Soup: Web application databases

Project overview

Soup is an attempt at designing a database specifically tailored for web applications, providing automatic caching, safe and effortless schema migrations, and native support for reactive use.

Soup observes that, by having developers provide the set of queries their application will make in advance, the database can be smarter about how to execute those queries. In particular, it can choose to pre-compute, and incrementally maintain, the results for queries. This allows Soup to answer those queries quickly, and essentially obviates the need for application caches.

Project components

Safe schema migrations

By smartly re-using this materialized state, Soup can also provide fast schema migrations. Since the raw data log is always kept, migrations can be undone easily, and queries using the pre-migration queries can still be satisfied.

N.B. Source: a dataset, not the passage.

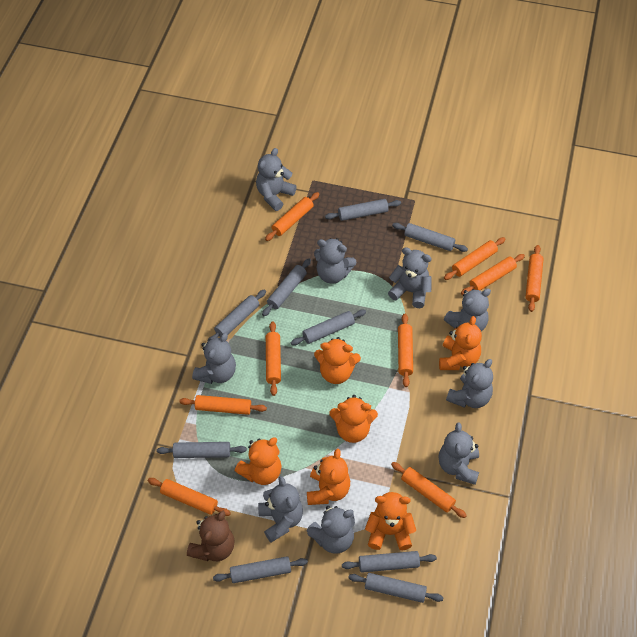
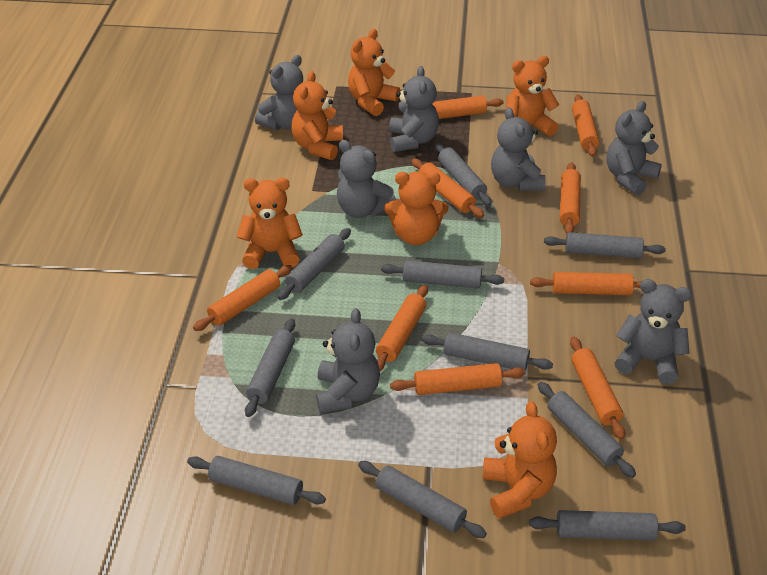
brown teddy bear: 1 -> 0
grey rolling pin: 9 -> 10
grey teddy bear: 9 -> 7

Furthermore, since the users only specify queries, not the underlying schema, the system can choose to internally implement the user’s queries in whatever schema it deems to be most efficient.

Streaming data model

Soup is built from the bottom-up to be a streaming data system by using data-flow. This allows web applications to observe a stream of changes to the result set of queries they are interested in, which fits well with the new reactive-style web applications inspired by Meteor.

Distribution and scaling

The data-flow computation model used in Soup enables efficient multi-core and cross-machine implementation of the application’s set of queries. By carefully analyzing the graph, Soup can make strategic choices about what operators should be placed on which computers, what state should be materialized, and how to shard and partition the data for availability and performance.